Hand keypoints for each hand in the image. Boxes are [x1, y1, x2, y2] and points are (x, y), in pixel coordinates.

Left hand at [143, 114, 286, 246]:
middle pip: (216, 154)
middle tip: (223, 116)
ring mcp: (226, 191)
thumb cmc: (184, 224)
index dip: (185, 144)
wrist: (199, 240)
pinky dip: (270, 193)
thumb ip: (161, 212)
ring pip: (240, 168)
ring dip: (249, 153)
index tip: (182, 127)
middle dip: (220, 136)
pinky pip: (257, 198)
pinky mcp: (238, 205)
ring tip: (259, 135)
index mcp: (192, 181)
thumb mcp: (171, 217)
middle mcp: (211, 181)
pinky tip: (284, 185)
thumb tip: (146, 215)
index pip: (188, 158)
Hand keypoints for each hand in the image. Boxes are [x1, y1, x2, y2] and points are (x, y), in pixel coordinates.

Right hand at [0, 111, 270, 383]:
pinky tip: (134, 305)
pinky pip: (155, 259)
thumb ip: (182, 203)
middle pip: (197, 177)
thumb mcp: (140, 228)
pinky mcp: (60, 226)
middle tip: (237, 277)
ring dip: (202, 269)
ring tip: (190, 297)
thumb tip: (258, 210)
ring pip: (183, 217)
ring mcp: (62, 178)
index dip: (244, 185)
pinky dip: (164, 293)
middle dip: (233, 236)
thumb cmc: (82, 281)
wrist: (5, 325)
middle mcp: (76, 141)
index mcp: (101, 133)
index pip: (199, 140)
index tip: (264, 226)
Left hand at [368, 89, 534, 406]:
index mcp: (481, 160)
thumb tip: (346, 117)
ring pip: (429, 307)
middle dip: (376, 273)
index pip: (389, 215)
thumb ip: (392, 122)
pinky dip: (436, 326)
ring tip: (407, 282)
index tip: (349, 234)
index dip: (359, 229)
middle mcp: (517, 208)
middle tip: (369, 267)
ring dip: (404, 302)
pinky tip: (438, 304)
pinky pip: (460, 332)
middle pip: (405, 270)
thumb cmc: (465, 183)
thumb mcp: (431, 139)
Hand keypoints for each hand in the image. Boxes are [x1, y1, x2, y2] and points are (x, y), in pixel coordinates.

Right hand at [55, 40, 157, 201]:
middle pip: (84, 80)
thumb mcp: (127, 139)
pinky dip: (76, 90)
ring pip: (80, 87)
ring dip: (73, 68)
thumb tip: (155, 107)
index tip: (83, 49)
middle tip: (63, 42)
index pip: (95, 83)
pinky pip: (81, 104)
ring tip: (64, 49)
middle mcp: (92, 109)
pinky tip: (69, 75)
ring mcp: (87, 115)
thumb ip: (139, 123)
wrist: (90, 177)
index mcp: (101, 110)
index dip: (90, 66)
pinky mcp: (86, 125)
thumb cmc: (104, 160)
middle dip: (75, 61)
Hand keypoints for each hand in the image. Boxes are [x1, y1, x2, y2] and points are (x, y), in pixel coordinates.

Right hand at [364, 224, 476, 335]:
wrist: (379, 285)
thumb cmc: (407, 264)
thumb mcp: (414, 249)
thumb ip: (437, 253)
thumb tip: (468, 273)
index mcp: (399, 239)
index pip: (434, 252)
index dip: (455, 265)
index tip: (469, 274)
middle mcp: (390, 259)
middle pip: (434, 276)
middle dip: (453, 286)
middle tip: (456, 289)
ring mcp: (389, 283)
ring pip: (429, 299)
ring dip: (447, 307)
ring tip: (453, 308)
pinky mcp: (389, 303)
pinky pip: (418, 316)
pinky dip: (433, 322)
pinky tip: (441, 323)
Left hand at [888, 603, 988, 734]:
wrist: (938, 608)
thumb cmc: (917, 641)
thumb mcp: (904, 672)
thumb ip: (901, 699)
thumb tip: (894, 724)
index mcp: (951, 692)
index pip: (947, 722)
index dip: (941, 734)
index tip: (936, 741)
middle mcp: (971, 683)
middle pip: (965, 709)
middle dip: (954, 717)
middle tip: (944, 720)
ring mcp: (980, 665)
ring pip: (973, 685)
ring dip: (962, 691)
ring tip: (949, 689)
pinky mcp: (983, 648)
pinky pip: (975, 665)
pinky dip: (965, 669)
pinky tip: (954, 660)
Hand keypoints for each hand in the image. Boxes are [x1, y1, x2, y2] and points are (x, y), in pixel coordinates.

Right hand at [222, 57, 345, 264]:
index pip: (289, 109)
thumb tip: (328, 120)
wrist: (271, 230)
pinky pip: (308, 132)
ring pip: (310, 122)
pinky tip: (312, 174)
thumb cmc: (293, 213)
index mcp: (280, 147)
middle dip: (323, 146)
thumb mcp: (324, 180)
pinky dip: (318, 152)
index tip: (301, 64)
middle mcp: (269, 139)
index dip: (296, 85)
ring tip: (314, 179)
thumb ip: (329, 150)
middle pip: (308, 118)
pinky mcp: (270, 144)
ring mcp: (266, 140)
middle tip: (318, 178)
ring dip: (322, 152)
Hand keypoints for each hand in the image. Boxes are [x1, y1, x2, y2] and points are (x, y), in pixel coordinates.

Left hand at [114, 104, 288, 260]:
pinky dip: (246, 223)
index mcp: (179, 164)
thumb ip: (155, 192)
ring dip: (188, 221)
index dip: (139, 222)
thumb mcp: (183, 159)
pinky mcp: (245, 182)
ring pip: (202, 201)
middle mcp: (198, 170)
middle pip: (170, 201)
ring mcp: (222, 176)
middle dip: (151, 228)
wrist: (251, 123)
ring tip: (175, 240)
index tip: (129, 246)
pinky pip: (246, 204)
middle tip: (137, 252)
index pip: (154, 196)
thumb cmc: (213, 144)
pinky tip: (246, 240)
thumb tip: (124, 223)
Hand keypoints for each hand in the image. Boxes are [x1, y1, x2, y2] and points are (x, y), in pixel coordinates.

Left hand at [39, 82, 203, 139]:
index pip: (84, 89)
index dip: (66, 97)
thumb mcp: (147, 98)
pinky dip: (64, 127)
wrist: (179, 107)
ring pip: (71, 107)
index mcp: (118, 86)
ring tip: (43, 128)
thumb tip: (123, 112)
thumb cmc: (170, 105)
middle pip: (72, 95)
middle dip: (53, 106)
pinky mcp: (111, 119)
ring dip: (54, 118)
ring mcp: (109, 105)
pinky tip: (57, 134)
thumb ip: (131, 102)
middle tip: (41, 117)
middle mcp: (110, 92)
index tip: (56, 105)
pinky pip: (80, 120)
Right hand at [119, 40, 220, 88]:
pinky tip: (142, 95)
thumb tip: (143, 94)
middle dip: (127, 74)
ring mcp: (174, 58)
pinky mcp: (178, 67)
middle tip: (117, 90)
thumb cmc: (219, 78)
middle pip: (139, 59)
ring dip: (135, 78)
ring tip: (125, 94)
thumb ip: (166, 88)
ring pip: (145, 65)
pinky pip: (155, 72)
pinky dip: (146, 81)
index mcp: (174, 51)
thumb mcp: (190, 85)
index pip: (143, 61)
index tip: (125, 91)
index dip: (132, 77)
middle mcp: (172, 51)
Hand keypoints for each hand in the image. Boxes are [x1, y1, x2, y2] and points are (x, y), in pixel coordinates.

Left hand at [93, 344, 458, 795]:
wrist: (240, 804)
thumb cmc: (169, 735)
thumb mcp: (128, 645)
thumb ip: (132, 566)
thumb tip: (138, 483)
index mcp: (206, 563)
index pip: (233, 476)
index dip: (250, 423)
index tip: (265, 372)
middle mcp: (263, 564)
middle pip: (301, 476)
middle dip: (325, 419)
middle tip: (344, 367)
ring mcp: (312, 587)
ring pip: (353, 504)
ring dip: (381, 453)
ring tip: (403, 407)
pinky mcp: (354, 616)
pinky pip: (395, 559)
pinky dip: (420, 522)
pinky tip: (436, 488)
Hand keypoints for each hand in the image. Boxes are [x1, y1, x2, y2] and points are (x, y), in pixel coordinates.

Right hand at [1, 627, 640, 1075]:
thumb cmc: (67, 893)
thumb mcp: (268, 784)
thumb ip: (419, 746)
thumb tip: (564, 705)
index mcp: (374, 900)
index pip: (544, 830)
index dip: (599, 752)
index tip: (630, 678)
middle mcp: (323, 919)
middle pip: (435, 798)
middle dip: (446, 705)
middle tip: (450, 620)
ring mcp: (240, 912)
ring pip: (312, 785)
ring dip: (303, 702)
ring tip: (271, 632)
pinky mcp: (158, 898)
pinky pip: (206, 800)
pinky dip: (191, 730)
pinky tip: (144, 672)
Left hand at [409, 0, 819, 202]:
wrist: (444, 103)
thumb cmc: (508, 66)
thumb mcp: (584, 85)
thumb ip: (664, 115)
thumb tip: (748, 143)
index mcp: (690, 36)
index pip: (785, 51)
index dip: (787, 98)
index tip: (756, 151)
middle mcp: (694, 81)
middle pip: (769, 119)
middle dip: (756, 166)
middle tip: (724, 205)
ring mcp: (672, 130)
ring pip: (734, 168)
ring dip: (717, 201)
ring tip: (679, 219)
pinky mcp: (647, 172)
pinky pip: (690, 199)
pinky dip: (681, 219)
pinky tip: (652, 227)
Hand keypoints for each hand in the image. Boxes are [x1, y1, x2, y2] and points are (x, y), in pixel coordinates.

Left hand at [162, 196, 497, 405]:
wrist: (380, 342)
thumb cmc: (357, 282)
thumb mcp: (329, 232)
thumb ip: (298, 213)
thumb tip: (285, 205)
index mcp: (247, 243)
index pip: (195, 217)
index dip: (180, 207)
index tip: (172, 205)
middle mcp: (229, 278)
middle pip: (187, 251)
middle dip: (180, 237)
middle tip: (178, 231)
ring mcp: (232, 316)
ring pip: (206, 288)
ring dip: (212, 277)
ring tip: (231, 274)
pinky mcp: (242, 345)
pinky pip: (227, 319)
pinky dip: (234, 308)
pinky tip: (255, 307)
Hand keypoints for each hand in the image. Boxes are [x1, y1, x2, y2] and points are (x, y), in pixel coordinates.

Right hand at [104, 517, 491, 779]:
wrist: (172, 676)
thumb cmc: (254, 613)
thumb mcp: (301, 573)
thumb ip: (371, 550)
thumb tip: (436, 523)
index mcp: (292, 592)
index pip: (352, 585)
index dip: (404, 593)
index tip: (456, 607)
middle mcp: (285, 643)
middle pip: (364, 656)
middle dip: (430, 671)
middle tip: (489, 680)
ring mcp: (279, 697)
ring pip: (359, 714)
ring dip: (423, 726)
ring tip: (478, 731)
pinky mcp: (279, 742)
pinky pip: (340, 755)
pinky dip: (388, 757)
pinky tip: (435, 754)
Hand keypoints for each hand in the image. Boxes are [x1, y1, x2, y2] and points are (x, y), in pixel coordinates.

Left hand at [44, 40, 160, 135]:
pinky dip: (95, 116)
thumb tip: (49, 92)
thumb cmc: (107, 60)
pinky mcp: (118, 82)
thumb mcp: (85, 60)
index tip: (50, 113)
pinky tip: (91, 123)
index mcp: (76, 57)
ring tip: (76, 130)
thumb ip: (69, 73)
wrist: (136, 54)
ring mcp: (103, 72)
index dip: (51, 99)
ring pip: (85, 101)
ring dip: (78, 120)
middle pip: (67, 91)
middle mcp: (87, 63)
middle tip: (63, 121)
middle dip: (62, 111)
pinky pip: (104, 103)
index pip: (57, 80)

WORK REQUIRED:
Given the records above, return exactly the lines starting at the line containing "middle tip: (63, 42)" and ending at the line containing "pinky dip: (433, 322)", including both.

TASK RESPONSE:
middle tip: (63, 42)
index pip: (95, 83)
pinky pip: (81, 104)
ring tip: (64, 49)
middle mcp: (92, 109)
pinky tip: (69, 75)
ring mcp: (87, 115)
thumb ip: (139, 123)
wrist: (90, 177)
index mcp: (101, 110)
index dip: (90, 66)
pinky mcp: (86, 125)
thumb cmc: (104, 160)
middle dip: (75, 61)
Hand keypoints for each hand in the image. Boxes are [x1, y1, x2, y2] and points are (x, y), in pixel coordinates.

Right hand at [364, 224, 476, 335]:
wrist: (379, 285)
thumb cmc: (407, 264)
thumb mcp: (414, 249)
thumb ip: (437, 253)
thumb tip: (468, 273)
index mcp: (399, 239)
index pip: (434, 252)
index dip: (455, 265)
index tip: (469, 274)
middle mcp: (390, 259)
middle pip: (434, 276)
middle dip: (453, 286)
middle tip: (456, 289)
ring mcp: (389, 283)
ring pip: (429, 299)
ring dip: (447, 307)
ring tip: (453, 308)
pinky mcp: (389, 303)
pinky pip: (418, 316)
pinky dip: (433, 322)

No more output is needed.